Not quite what we want, we need to tell SAS that we would like the file transposed by ID and trmt. So let’s add a BY statement:

Proc transpose data=columnar out=wide_out;
by id trmt;
Run;

Proc print data=wide_out;
Run;

Closer, but now we have a row for something called week and ht.
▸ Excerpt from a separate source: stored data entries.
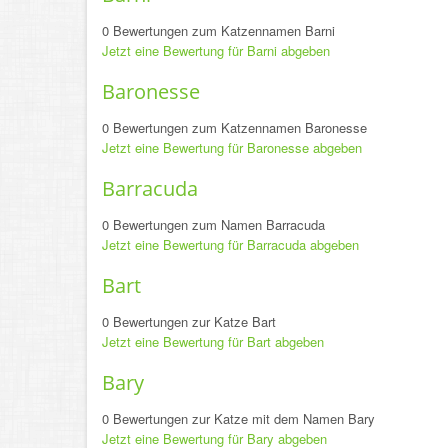
0 Bewertungen zum Katzennamen Barni
Jetzt eine Bewertung für Barni abgeben
Baronesse
0 Bewertungen zum Katzennamen Baronesse
Jetzt eine Bewertung für Baronesse abgeben
Barracuda
0 Bewertungen zum Namen Barracuda
Jetzt eine Bewertung für Barracuda abgeben
Bart
0 Bewertungen zur Katze Bart
Jetzt eine Bewertung für Bart abgeben
Bary
0 Bewertungen zur Katze mit dem Namen Bary
Jetzt eine Bewertung für Bary abgeben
We do not need the rows that are labelled “week”. To remove these we will tell SAS that we are only interested in the “variable” called ht by adding a VAR statement to our PROC:

Proc transpose data=columnar out=wide_out;
by id trmt;
var ht;
Run;

Proc print data=wide_out;
Run;

Much closer… now we would like to change the column headings from COL1 to Week1 by adding a PREFIX= option in the PROC statement:

Proc transpose data=columnar out=wide_out prefix=week;
by id trmt;
var ht;
Run;

Proc print data=wide_out;
Run;

For all intents and purposes we now have a dataset we can use for a repeated measures ANOVA using PROC GLM. The heading _NAME_ may be distracting, so let’s change its name to something more meaningful by adding a NAME= option in the PROC statement:

Proc transpose data=columnar out=wide_out prefix=week name=measure;
by id trmt;
var ht;
Run;

Proc print data=wide_out;
Run;

Creating a columnar file from a wide file

Moving in this direction, you have a couple of options, using the DATA Step or using PROC Transpose.

Using the DATA Step

Data columnar (keep=id trmt week ht); <- in the new dataset called columnar only keep the variables called id, trmt, week and ht

that means for this dataset the variables, ht1, ht2, ht3, ht4, ht5, ht6 will be deleted from the new dataset called columnar
set wide;
week = 1; ht = ht1; output columnar; <-create a new variable called week with a value of “1” for the first week’s measurement

. create a new variable called ht with the value of ht1

. output = save the data into the new dataset called columnar
week = 2; ht = ht2; output columnar;
week = 3; ht = ht3; output columnar;
week = 4; ht = ht4; output columnar;
week = 5; ht = ht5; output columnar;
week = 6; ht = ht6; output columnar;
Run;

Nice and straightforward and takes advantage of the power of the DATA Step.